■ **Document passage**:
The Tigre Club stands on the banks of the Luján River, in Paseo Victorica, Tigre, near Buenos Aires, Argentina. The club, built next to the Tigre Hotel (demolished in 1940), was financed by Ernesto Tornquist and was designed by the architects Pablo Pater, Luis Dubois and the engineer Emilio Mitre (son of the former President of Argentina, Bartolomé Mitre); it was opened on 13 January 1912. Like the hotel nearby opened in 1890, the Tigre Club soon became an important meeting place for the rich and famous. The elegant and luxurious building has two floors with mezzanines with large windows on almost all sides. The main saloon on the first floor has frescoes by the Spanish artist Julio Vila y Prades (1875-1930), the staircases are of marble and there are Venetian mirrors and French chandeliers.

A casino operated there from 1927 until 1933, when it was transferred to Mar del Plata after a law was passed prohibiting the existence of a casino so close to Buenos Aires. The closing of the casino and the international crisis brought about a considerable loss of visitors. After the demolition of the Tigre Hotel in 1940, the club continued to function as a restaurant with live shows but it never recovered its former glory.

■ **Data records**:
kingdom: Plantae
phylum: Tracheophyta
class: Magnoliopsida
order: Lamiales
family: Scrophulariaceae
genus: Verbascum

■ **Required work**:
A. List every person named in the Tigre Club text.
B. Repeat the part of the Tigre Club text that begins at the words "The Tigre Club stands" and stops after "and French chandeliers.".
Rely only on the Tigre Club text for your answers.

■ **Responses by task**:
A. Ernesto Tornquist, Pablo Pater, Luis Dubois, Emilio Mitre, Bartolomé Mitre, Julio Vila y Prades

B.
The Tigre Club stands on the banks of the Luján River, in Paseo Victorica, Tigre, near Buenos Aires, Argentina. The club, built next to the Tigre Hotel (demolished in 1940), was financed by Ernesto Tornquist and was designed by the architects Pablo Pater, Luis Dubois and the engineer Emilio Mitre (son of the former President of Argentina, Bartolomé Mitre); it was opened on 13 January 1912. Like the hotel nearby opened in 1890, the Tigre Club soon became an important meeting place for the rich and famous. The elegant and luxurious building has two floors with mezzanines with large windows on almost all sides. The main saloon on the first floor has frescoes by the Spanish artist Julio Vila y Prades (1875-1930), the staircases are of marble and there are Venetian mirrors and French chandeliers.